Он опять запел что-то заунывное.
И только тут я заметил, что у него не правой руке нет трёх пальцев.
Я ему протянул фляжку. Он равнодушно взял её, глотнул и опять запел.
Так мы и сидели.
Потом он вдруг сказал:
– Понимаешь, здесь так хорошо, а в пустыне так плохо.
– Так у вас же там горы, – сказал я.
– Да, горы, а в пустыне всё равно плохо. Знаешь, в Ираке нет людей – там одна пустыня. И что-то по ней ползает. Машины, верблюды, змеи. Ещё что-то…
Вот те раз, подумал я, ветеран. Инвалид – так, кажется, раньше говорили.
Он протянул руку, и я ему дал фляжку. Он глотнул.Я стал его слегка подначивать, чтобы хоть как-то привести в чувство. Причём глупо подначивать. Ничто другое почему-то в голову не лезло.
– Так что лучше – курить или пить? Как тебе?
Ночной Сан-Франциско
Он взглянул на меня очень грустно. Как на несмышлёныша.
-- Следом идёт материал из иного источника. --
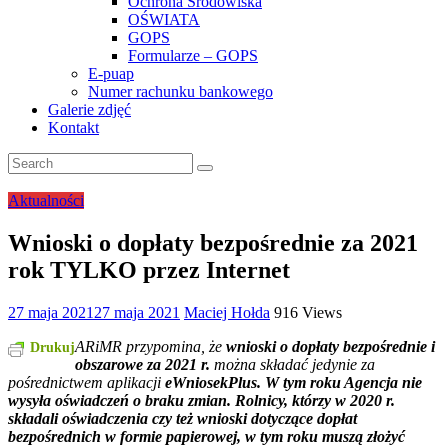
Ochrona Środowiska
OŚWIATA
GOPS
Formularze – GOPS
E-puap
Numer rachunku bankowego
Galerie zdjęć
Kontakt
Aktualności
Wnioski o dopłaty bezpośrednie za 2021
rok TYLKO przez Internet
27 maja 2021
27 maja 2021
Maciej Hołda
916 Views
ARiMR przypomina, że
wnioski o dopłaty bezpośrednie i
Drukuj
obszarowe za 2021 r.
można składać jedynie za
pośrednictwem aplikacji
eWniosekPlus. W tym roku Agencja nie
wysyła oświadczeń o braku zmian. Rolnicy, którzy w 2020 r.
składali oświadczenia czy też wnioski dotyczące dopłat
bezpośrednich w formie papierowej, w tym roku muszą złożyć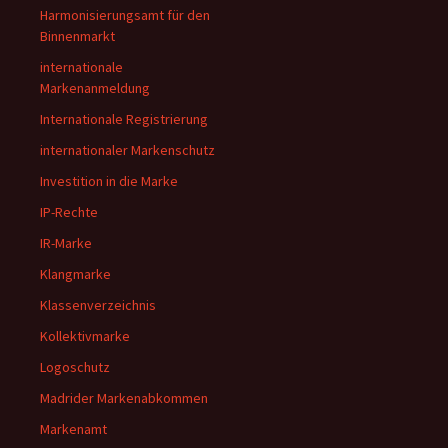
Harmonisierungsamt für den
Binnenmarkt
internationale
Markenanmeldung
Internationale Registrierung
internationaler Markenschutz
Investition in die Marke
IP-Rechte
IR-Marke
Klangmarke
Klassenverzeichnis
Kollektivmarke
Logoschutz
Madrider Markenabkommen
Markenamt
– Всё хорошо. А бабы – плохо.
– Ну вот, – сказал я, вставая. – Задубел ты там у себя в горах. Ну что ж, пока. Прощайте, как говорится, Скалистые горы. Ты ведь там живёшь?
Я собирался уходить.
– Ну, там.
А потом он вдруг протянул, причём в такт той песне:
– Отчизна на подвиг зовёт, да?
И тут я, обалдев, откуда он это всё может знать, добавил нараспев сами собой возникшие другие слова:
– Отправились мы за три моря
В суровый и дальний поход.
Он с интересом поглядел на меня. Мне почему-то его совсем не было жалко. Он мне представился бравым бойцом. И я вдруг с ужасом подумал: «А может, они правильно отправились? Чёрт его знает, вдруг правильно?»… Как вспомнил ухмылку того типа в берете, когда ему генералы руки целовали…
Пит как-то неловко протянул мне ладонь без пальцев, точно хотел, чтобы я ему помог подняться.
И вдруг мы вместе рассмеялись, как-то негромко, глубоко, утробно. Так смеются, когда понимают друг друга. И стали не сговариваясь подбирать какие-то летучие слова и строчки на этот почти забытый мотив. И моя злоба и его равнодушие куда-то исчезли. Мы говорили, мы просто болтали, не стесняясь глупых рифм, перебирая русские и английские слова, весело выкрикивая целые предложения и радостно глядя друг на друга.
Он сидел, а я встал на верхнюю ступеньку и взмахивал рукою, как дирижёр.
– В пустыне и солнце, и ветер, – прокричал я.
– В пустыне и зной, и песок, – пропел он уже громко, так, что из двери выглянула китаянка, но тут же дверь закрыла. Песня для китайского квартала была непривычной.
«Солнце и зной» – это правильно. Это то что надо», – решил я про себя, ёрничая, конечно, но потом вдруг добавил:
– Но каждый из нас выбирает на свете…
И он тогда поднял руку. Я остановился, и он, почти заплакав, шёпотом произнёс:
– Только одну из дорог.
– Ты кем служил? – спросил я.
– Танкистом.
«Ну и ладушки, – подумал я. – Специалист. Может быть, механик-водитель, если у них есть такая специальность». Я не стал спрашивать, куда делись три пальца. Я представил танк в пустыне, бурый, грязный. И представил себе людей в танке. Я увидел его в этой железной клетке и сам себя спросил, матерятся ли они во время боя. Впрочем, был ли у них вообще бой? Тогда куда делись три пальца?
– Нам в танке и жарко, и тесно, – тихо запел я. Виски уже сказывалось. – И хочется сердце унять… – Получилось задушевно.
Он смотрел на меня не мигая.
– Да, – сказал он серьёзно, – сердце унять хочется. Но сделать это невозможно.
Я же продолжал рифмовать:
– Мы выбрали время и место…
Он же всё мрачнел. И вдруг обрубил:
– И жизнь нам не стоит менять.
А дальше песня как-то вдруг полилась сама собой. Причём кажется, что слова мы произносили одновременно, не задумываясь. Слова опирались на классический текст. Но откуда этот парень из Скалистых гор мог их знать? Кто вбил их в его голову?
– Обратно вернёмся не скоро,
Но хватит для битвы огня… – пропел я.
– И кто-то отправится вновь за три моря,
Чтоб там воевать за меня, – пропел он.
Ай да патриот, ай да сукин сын!
Мы вышли на главную улицу Чайна-тауна. Спустились вниз к цветастой арке с иероглифами.
– А ты бы ещё раз поехал? – спросил я.
– Да.
«Почему? Зачем?» – пронеслось у меня в голове.